Now, let’s define XS to be between 400 and 1000, S to be under 10k, M to be under 100k and L to be under 1M.
Are these hard rules? Nope, of course, they’re not, and as always it depends on the use case and many other things. But let’s consider them as broad rules of thumb.
Now, what you need to keep in mind, is the balance between rows and columns. Suppose that you have an extra small number of rows. Does it make sense to have 50 columns? I don’t think so. With less than 1000 rows, you will probably not have enough data to populate all those columns with and create the necessary variety across all of them.
For XL columns, you need also XL rows. Ok, and maybe a Large number of rows will also still do, and maybe medium is like a borderline case.

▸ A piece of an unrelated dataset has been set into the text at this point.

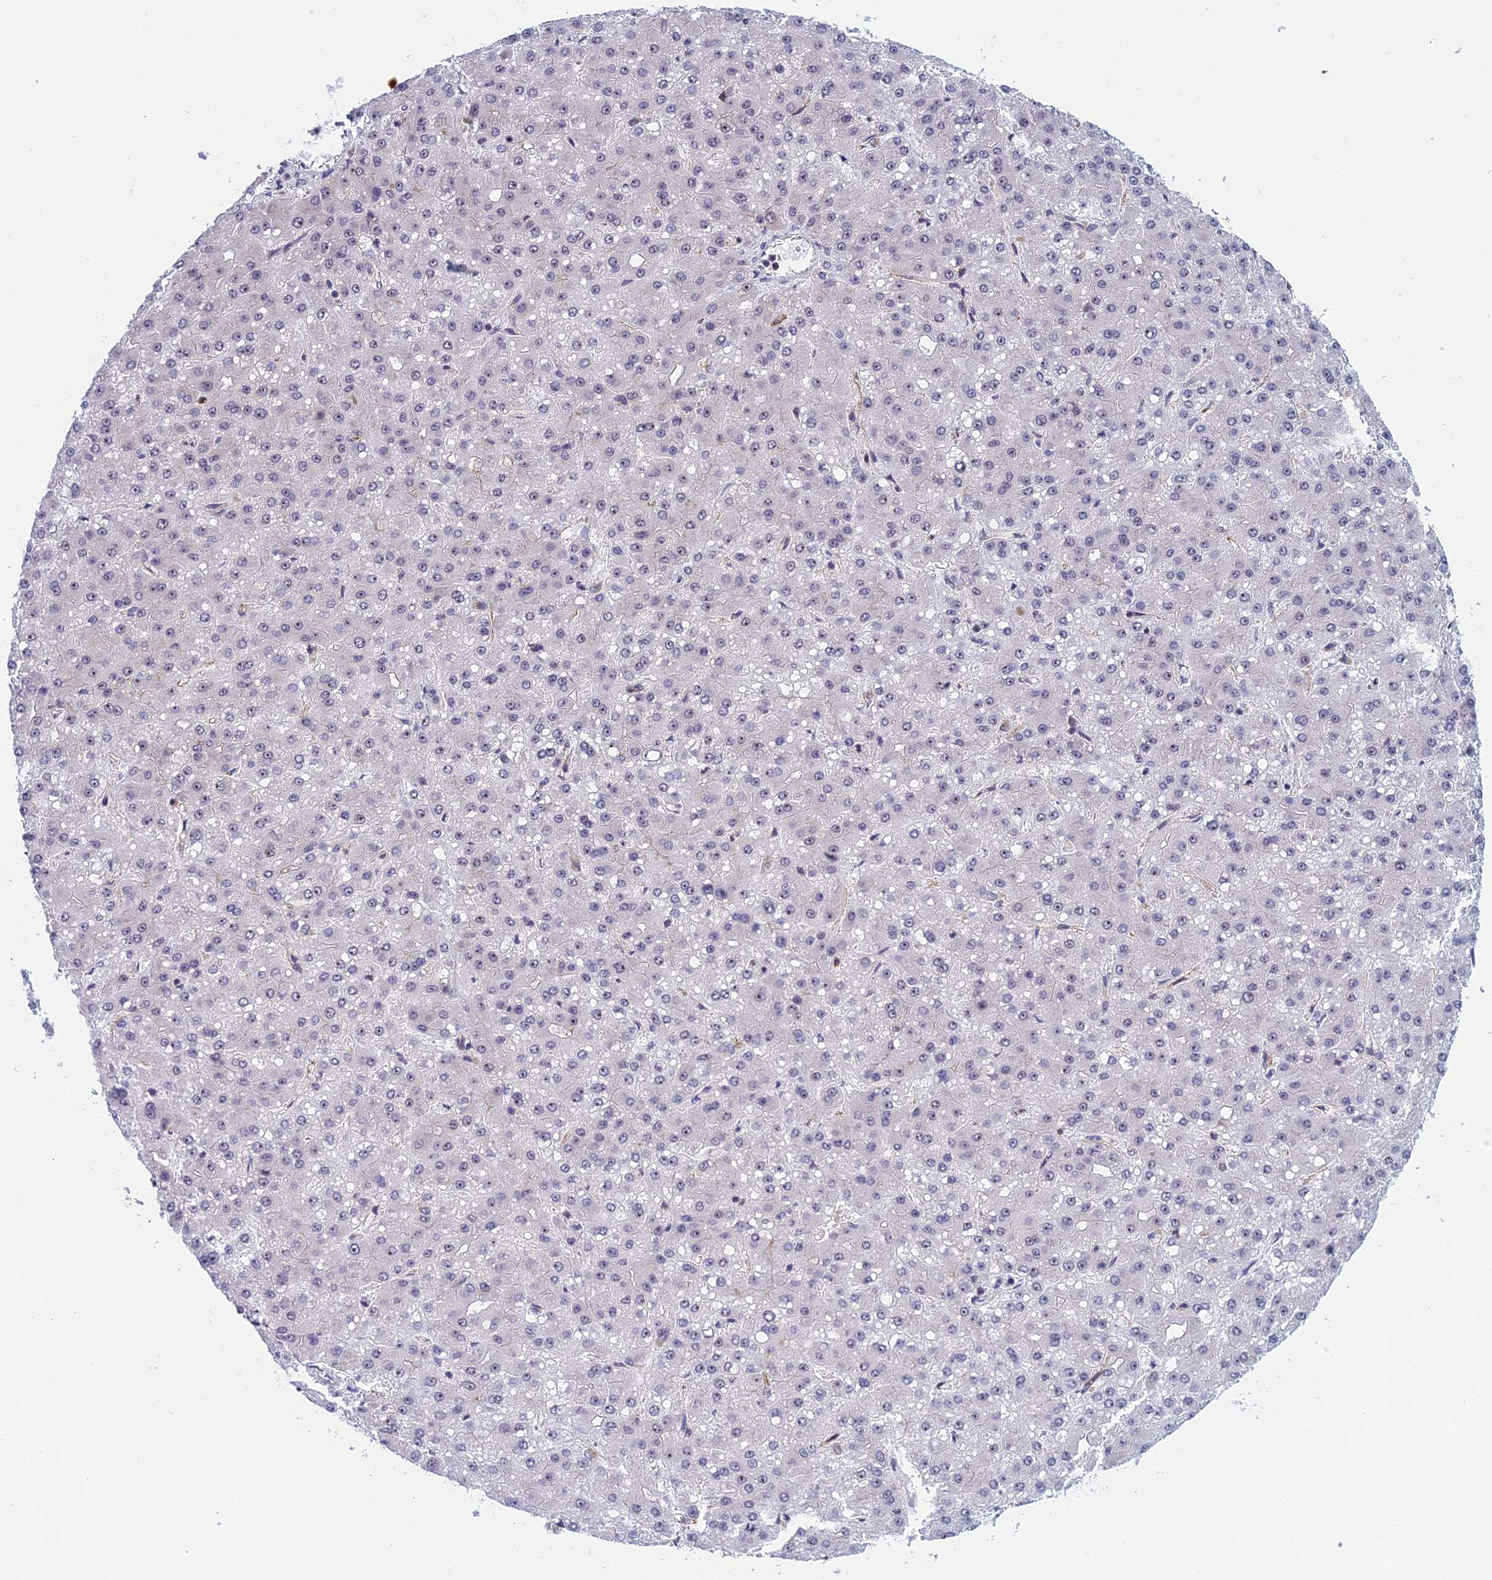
{"staining": {"intensity": "negative", "quantity": "none", "location": "none"}, "tissue": "liver cancer", "cell_type": "Tumor cells", "image_type": "cancer", "snomed": [{"axis": "morphology", "description": "Carcinoma, Hepatocellular, NOS"}, {"axis": "topography", "description": "Liver"}], "caption": "Hepatocellular carcinoma (liver) was stained to show a protein in brown. There is no significant expression in tumor cells.", "gene": "MPND", "patient": {"sex": "male", "age": 67}}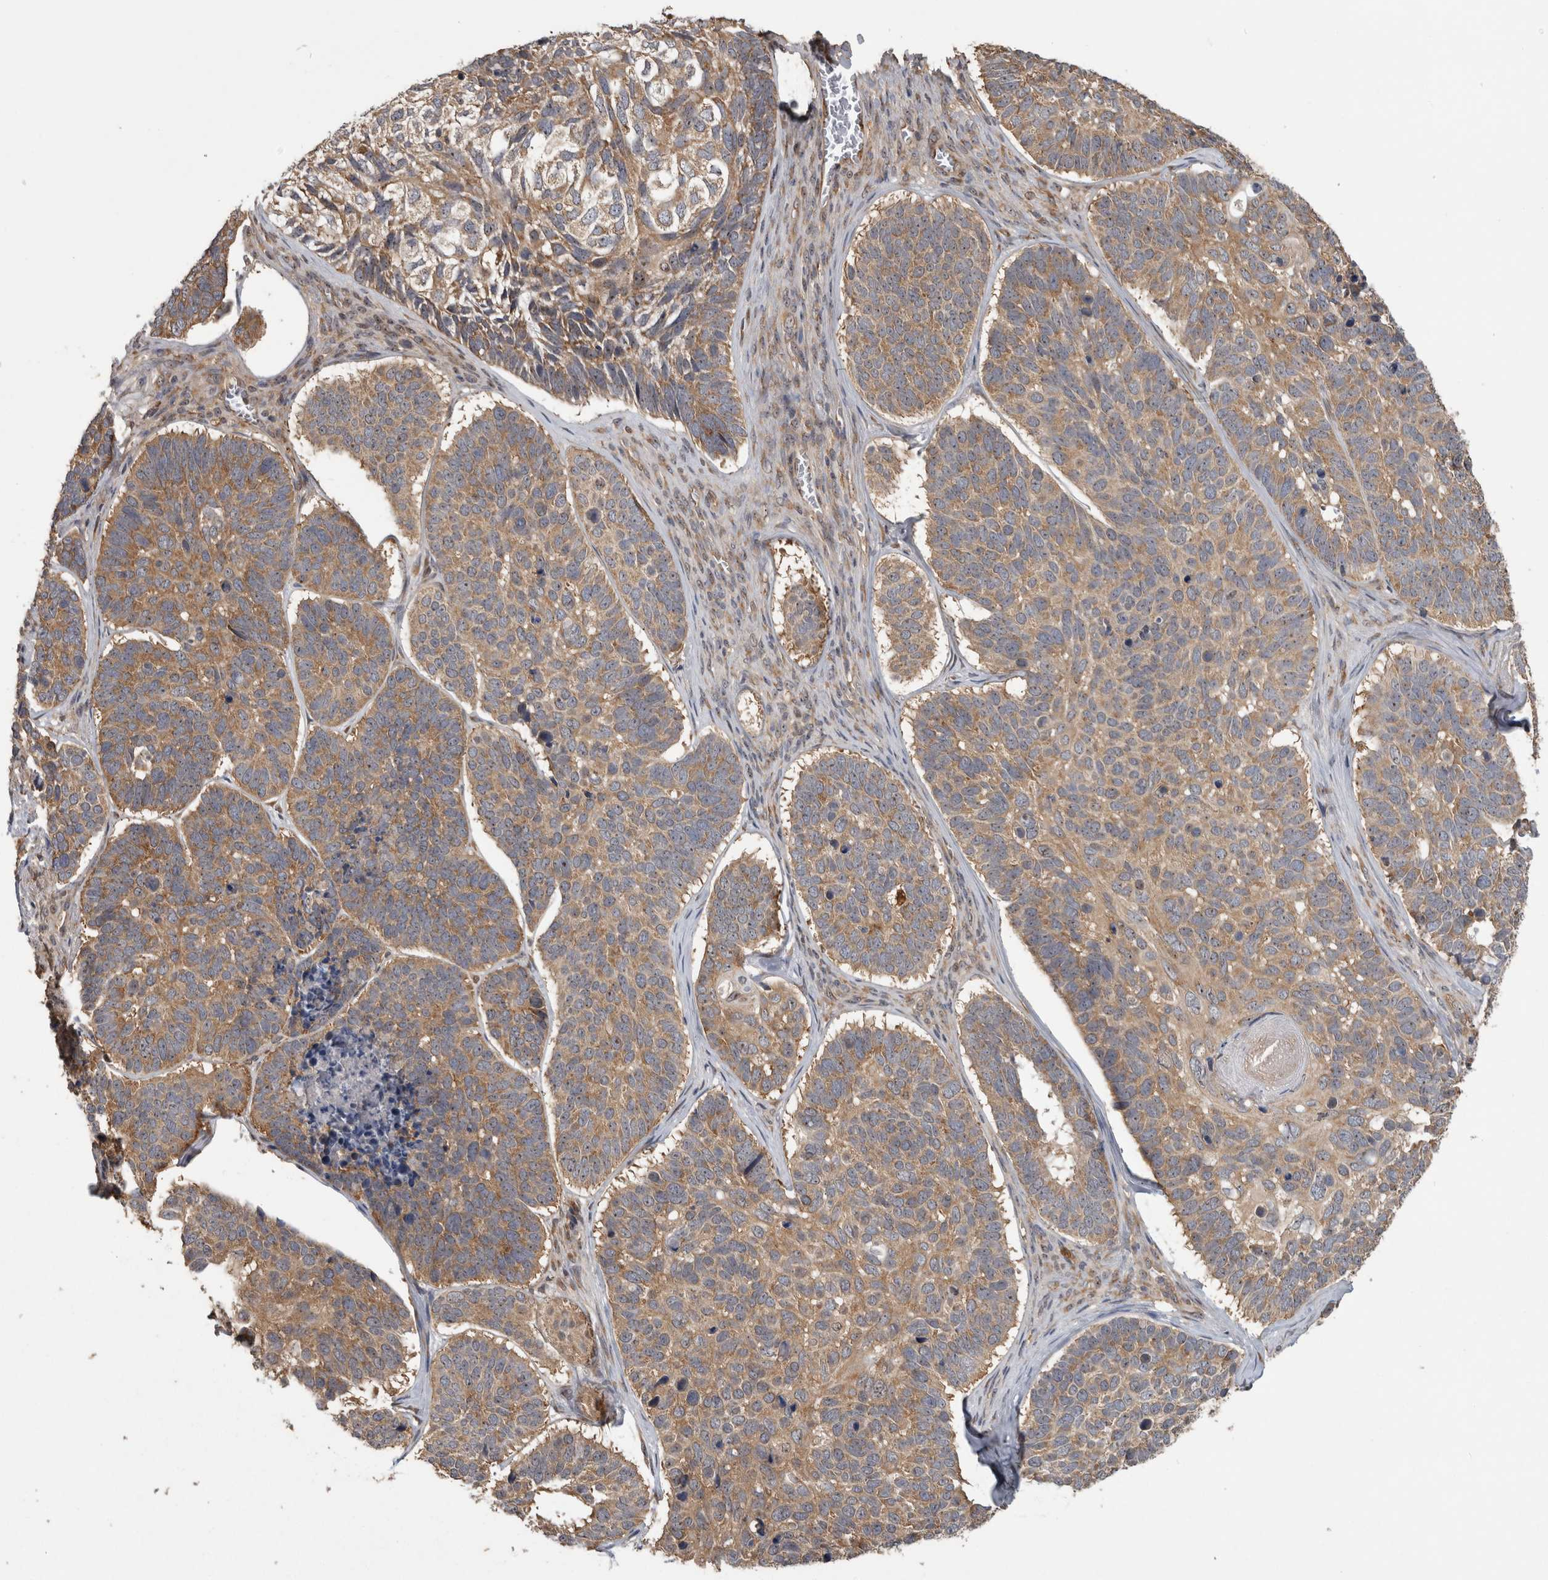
{"staining": {"intensity": "moderate", "quantity": ">75%", "location": "cytoplasmic/membranous"}, "tissue": "skin cancer", "cell_type": "Tumor cells", "image_type": "cancer", "snomed": [{"axis": "morphology", "description": "Basal cell carcinoma"}, {"axis": "topography", "description": "Skin"}], "caption": "A brown stain highlights moderate cytoplasmic/membranous staining of a protein in human skin cancer (basal cell carcinoma) tumor cells. The staining was performed using DAB to visualize the protein expression in brown, while the nuclei were stained in blue with hematoxylin (Magnification: 20x).", "gene": "ATXN2", "patient": {"sex": "male", "age": 62}}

If you have XS rows, then also be modest in the number of columns that you use. In fact, we can fill out this matrix with Checks all across the diagonal, and probably these semi-diagonals as well.
As we saw, that top-right quadrant is a no-go area, or borderline. But what about the bottom?
A very small number of columns, but a huge number of rows? That could work, but I’m not quite sure what the appropriate use cases for those would be. Nothing stops you from doing that, just make sure that all that additional data is still adding extra information to the model, and that you’re not introducing noise or dirty data.
Again, are these hard rules? Nope, consider them broad rules of thumb.
That said, I haven’t seen many users being successful outside of the checkmarks in this matrix. Therefore, don’t worry if you have only a few rows, just be modest in carefully selecting a few good columns for them.